__Your goal__
Copy out, line for line, all the text read from each of the records below, leaving the pictures out.
== Dataset content
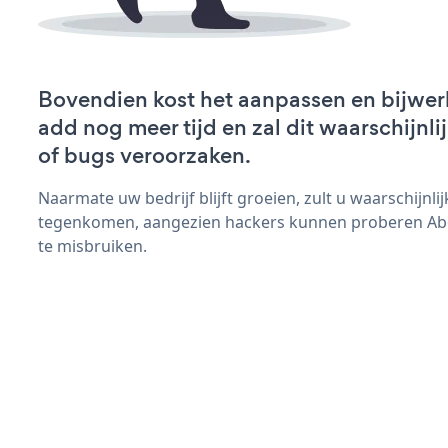
Bovendien kost het aanpassen en bijwer
add nog meer tijd en zal dit waarschijn
of bugs veroorzaken.
Naarmate uw bedrijf blijft groeien, zult u waarschijnl
tegenkomen, aangezien hackers kunnen proberen Abo
te misbruiken.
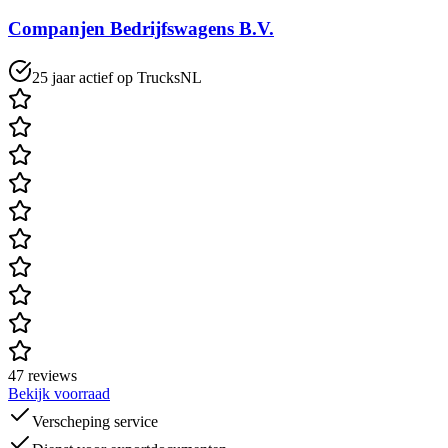
Companjen Bedrijfswagens B.V.
25 jaar actief op TrucksNL
47 reviews
Bekijk voorraad
Verscheping service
====
__Reply__
Bovendien kost het aanpassen en bijwer
add nog meer tijd en zal dit waarschijn
of bugs veroorzaken.
Naarmate uw bedrijf blijft groeien, zult u waarschijnl
tegenkomen, aangezien hackers kunnen proberen Abo
te misbruiken.
Companjen Bedrijfswagens B.V.
25 jaar actief op TrucksNL
47 reviews
Bekijk voorraad
Verscheping service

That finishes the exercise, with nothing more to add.